Reviews of Geophysics | 1992
Martin O. Jeffries
Ice shelves are thick, floating ice masses most often associated with Antarctica where they are seaward extensions of the grounded Antarctic ice sheet and sources of many icebergs. However, there are also ice shelves in the Arctic, primarily located along the north coast of Ellesmere Island in the Canadian High Arctic. The only ice shelves in North America and the most extensive in the north polar region, the Ellesmere ice shelves originate from glaciers and from sea ice and are the source of ice islands, the tabular icebergs of the Arctic Ocean. The present state of knowledge and understanding of these ice features is summarized in this paper. It includes historical background to the discovery and early study of ice shelves and ice islands, including the use of ice islands as floating laboratories for polar geophysical research. Growth mechanisms and age, the former extent and the twentieth century disintegration of the Ellesmere ice shelves, and the processes and mechanisms of ice island calving are summarized. Surface features, thickness, thermal regime, and the size, shape, and numbers of ice islands are discussed. The structural-stratigraphic variability of ice islands and ice shelves and the complex nature of their growth and development are described. Large-scale and small-scale dynamics of ice islands are described, and the results of modeling their drift and recurrence intervals are presented. The conclusion identifies some unanswered questions and future research opportunities and needs.
Polar Record | 1995
K. Morris; Martin O. Jeffries; W. F. Weeks
A survey of ice growth and decay processes on a selection of shallow and deep sub-Arctic and Arctic lakes was conducted using radiometrically calibrated ERS-1 SAR images.
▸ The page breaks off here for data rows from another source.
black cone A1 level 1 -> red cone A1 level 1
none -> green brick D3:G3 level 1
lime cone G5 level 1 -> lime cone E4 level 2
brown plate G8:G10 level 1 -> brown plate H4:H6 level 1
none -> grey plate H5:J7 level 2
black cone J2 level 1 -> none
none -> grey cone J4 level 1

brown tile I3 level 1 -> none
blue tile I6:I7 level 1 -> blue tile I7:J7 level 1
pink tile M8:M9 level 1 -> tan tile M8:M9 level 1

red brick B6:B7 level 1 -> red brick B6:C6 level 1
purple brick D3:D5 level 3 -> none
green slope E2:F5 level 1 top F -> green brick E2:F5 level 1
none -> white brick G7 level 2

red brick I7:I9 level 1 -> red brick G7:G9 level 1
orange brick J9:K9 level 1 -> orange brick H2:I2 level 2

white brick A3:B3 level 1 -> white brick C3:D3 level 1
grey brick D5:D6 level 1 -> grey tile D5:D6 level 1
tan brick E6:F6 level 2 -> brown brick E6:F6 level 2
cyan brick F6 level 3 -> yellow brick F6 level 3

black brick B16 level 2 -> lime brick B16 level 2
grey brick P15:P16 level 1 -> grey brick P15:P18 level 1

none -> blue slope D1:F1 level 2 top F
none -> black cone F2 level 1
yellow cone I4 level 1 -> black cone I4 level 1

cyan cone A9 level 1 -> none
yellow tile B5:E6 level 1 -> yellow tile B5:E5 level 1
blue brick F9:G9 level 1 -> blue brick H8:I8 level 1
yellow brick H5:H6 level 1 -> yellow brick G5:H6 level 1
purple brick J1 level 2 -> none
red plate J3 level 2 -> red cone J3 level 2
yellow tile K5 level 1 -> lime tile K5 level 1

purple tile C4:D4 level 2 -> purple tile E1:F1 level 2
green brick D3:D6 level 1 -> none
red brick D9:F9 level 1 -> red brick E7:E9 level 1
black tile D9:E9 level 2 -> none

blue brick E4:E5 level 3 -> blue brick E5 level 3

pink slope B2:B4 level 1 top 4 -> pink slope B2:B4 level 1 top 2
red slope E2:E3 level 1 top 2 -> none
Time series of radar backscatter data were compiled for selected sites on the lakes during the period ot ice cover (September to June) for the years 1991-1992 and 1992-1993. A variety of lake-ice processes could be observed, and significant changes in backscatter occurred from the time of initial ice formation in autumn until the onset of the spring thaw. Backscatter also varied according to the location and depth of the lakes. The spatial and temporal changes in backscatter were most constant and predictable at the shallow lakes on the North Slope of Alaska. As a consequence, they represent the most promising sites for long-term monitoring and the detection of changes related to global warming and its effects on the polar regions.